The judge also urged: “Don’t let others define your goals or your potential.”
After working for just over two years after college, Cox said he was promoted to associate manager at Prudential Property & Casualty Insurance company.He said when he looked at the composition of the staff he noticed there was only one person of color at the management level and that he saw a law degree as “a short-cut to a promotion to manager.
“When I informed my manager of my decision, he asked rhetorically, ‘you are an associate manager, what else are you looking for?’,” Cox said. “That question erased any misgivings I may have had as to whether I was taking too much of a risk by resigning.”
Even during his orientation, following his appointment to the bench, Cox said he “had to listen to a colleague wonder if I was the right person for this assignment. She was wrong.”
Cox was appointed judge of compensation in New Jersey Department of Labor and Workforce Development from April 2003 to June 2010, then as an administrative supervising judge of compensation, from June 2010 to his retirement in 2016.
Prior to these appointments, he served as staff attorney, chief counsel and chief administrative officer in the Superior Court of New Jersey, Appellate Division, from August 1982 to October 2002.
With his penchant to always reach for the stars, Cox said he relies heavily on a simple maxim.“The old saying is, ‘if you aim for the moon and miss, you just might land on a star’,” he said.

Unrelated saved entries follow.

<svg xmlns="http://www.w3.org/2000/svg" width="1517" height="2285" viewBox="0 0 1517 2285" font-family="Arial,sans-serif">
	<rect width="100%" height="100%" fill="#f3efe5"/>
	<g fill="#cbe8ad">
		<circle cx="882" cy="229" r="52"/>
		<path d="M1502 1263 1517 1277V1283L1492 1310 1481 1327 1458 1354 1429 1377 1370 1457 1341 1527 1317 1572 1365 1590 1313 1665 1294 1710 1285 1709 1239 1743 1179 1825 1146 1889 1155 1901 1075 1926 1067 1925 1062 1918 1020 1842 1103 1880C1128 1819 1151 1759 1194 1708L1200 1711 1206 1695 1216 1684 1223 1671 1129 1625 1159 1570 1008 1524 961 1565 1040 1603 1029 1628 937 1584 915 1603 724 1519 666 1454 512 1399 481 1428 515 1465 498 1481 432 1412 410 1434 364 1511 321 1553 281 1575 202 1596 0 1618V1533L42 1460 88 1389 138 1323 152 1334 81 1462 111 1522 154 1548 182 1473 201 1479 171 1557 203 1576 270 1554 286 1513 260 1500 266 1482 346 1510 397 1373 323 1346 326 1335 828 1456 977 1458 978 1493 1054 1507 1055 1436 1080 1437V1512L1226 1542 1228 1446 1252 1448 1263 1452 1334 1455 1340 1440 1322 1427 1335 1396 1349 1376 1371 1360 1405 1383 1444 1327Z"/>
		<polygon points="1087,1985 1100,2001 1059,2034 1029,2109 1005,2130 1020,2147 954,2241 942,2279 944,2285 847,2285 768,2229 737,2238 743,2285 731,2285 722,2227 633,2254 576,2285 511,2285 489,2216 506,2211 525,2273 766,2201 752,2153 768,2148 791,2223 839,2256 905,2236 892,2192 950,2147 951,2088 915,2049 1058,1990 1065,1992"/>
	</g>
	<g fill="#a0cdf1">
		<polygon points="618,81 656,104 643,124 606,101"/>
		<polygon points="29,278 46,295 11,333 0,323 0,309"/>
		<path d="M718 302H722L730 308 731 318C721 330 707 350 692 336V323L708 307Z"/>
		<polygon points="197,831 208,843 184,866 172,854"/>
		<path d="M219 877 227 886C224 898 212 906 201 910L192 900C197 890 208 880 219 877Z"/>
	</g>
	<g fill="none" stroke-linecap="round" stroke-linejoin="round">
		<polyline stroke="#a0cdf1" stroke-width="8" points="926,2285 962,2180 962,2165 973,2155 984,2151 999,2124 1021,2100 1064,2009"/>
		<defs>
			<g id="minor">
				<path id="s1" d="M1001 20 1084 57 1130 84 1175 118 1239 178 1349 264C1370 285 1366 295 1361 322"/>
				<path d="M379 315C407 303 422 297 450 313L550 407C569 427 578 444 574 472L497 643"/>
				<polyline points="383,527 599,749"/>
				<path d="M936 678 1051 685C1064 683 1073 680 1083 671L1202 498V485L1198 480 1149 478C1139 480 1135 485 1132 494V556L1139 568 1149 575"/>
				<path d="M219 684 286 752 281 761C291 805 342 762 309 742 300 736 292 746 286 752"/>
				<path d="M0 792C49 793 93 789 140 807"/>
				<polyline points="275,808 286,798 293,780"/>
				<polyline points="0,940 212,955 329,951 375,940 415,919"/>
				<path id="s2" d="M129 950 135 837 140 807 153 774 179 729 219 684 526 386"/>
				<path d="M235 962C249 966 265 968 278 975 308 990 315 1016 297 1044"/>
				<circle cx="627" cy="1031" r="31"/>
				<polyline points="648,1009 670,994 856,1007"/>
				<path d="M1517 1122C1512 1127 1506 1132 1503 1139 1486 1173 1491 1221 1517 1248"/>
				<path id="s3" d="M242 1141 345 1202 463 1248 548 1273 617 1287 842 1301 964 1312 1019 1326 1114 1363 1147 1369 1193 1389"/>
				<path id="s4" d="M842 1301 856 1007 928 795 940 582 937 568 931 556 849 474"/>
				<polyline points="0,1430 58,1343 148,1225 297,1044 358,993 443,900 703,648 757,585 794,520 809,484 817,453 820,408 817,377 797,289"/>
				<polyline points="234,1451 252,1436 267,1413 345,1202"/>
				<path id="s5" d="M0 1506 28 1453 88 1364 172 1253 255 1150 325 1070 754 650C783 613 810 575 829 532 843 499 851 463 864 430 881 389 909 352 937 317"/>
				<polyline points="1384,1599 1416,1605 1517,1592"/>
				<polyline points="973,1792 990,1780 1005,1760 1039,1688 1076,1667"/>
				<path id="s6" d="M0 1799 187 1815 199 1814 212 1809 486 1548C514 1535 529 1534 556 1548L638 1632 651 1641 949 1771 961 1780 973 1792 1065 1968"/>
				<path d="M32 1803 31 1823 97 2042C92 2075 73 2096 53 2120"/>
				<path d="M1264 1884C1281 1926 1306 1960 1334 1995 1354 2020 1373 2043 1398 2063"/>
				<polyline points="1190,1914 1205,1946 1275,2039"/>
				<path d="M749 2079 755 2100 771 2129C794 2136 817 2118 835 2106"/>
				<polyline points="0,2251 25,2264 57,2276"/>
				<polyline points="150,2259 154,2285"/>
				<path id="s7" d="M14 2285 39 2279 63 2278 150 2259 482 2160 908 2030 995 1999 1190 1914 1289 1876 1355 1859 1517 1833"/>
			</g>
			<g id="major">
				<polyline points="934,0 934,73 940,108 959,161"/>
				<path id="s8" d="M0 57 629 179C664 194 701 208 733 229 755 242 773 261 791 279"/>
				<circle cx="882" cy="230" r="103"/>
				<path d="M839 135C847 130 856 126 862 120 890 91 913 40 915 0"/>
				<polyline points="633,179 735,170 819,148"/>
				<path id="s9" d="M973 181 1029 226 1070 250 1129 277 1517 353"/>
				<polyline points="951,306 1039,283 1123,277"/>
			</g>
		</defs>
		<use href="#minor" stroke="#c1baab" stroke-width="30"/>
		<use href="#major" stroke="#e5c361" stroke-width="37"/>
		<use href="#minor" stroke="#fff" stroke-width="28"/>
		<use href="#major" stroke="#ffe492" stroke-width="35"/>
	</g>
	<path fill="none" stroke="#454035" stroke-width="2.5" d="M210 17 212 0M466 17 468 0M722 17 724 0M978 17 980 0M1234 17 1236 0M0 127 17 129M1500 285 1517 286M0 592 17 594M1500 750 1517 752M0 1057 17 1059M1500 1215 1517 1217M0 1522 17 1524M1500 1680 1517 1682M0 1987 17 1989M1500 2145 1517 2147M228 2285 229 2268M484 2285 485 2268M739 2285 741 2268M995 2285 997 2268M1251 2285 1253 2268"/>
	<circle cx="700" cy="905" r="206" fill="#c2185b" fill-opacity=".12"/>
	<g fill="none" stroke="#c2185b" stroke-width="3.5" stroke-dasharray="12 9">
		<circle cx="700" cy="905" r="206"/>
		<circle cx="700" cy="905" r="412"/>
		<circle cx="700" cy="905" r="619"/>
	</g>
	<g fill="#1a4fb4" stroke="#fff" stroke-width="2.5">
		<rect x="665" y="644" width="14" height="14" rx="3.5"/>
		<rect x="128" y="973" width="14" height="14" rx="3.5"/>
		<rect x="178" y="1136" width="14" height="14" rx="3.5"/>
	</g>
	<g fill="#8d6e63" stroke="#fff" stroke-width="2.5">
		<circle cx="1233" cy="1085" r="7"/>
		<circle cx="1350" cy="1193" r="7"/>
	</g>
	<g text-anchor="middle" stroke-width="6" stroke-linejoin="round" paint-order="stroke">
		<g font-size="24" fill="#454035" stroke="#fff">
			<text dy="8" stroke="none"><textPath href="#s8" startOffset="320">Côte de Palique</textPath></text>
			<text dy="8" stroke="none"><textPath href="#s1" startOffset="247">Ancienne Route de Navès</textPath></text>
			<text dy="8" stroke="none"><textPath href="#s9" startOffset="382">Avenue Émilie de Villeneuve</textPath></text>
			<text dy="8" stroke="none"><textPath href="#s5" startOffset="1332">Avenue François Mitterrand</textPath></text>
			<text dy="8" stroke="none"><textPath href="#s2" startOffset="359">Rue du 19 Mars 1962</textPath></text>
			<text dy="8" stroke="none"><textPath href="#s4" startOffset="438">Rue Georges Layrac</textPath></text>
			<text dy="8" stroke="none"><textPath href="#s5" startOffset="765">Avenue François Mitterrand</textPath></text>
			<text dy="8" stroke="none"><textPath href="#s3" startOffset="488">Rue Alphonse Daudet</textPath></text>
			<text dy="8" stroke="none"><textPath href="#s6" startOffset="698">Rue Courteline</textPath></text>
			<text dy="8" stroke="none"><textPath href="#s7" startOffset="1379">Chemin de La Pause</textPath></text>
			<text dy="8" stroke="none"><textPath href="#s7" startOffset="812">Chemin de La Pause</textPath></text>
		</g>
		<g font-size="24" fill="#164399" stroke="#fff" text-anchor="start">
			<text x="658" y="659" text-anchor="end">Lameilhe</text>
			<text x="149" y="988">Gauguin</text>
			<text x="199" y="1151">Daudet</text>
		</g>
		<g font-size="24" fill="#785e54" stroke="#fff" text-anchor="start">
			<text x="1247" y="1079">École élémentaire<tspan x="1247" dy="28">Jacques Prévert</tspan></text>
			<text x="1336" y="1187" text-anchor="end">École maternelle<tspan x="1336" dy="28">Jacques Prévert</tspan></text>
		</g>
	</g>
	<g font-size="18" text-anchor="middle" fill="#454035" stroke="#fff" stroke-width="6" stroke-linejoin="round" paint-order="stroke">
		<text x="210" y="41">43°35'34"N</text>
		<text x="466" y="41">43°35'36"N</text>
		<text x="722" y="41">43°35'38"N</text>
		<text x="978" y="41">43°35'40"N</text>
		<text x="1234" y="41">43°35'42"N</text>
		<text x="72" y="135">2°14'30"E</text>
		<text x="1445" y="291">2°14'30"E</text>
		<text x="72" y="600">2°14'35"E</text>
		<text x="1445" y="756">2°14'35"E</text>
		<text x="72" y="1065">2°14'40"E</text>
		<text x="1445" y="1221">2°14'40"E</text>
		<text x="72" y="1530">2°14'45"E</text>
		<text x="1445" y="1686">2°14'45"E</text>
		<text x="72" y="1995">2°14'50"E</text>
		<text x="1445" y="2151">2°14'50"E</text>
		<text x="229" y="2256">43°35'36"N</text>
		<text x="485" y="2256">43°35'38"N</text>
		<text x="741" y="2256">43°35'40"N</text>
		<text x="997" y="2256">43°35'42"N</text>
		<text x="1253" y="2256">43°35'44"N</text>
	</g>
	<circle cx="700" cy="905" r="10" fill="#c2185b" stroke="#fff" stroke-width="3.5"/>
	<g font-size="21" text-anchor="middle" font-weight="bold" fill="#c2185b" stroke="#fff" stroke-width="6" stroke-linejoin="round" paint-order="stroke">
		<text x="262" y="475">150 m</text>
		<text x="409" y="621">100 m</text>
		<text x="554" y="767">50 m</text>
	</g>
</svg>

Cox said, as a people, “we are too often tempted to attribute our lack of motivation to discrimination,” stating that racial discrimination is “woven into the fabric of our society.
“We encounter it everywhere. We can’t wait for that utopian society to evolve where race never matters. It’s not happening any time soon. We have to accept it as a given and move on. Achievements under difficult circumstances are all the more noteworthy. Stars shine brighter on a dark night.”
Additionally, Judge Cox urges everyone not to feel overwhelmed by any assignment, warning that feeling so “might cause you to refrain from applying for promotional opportunities.”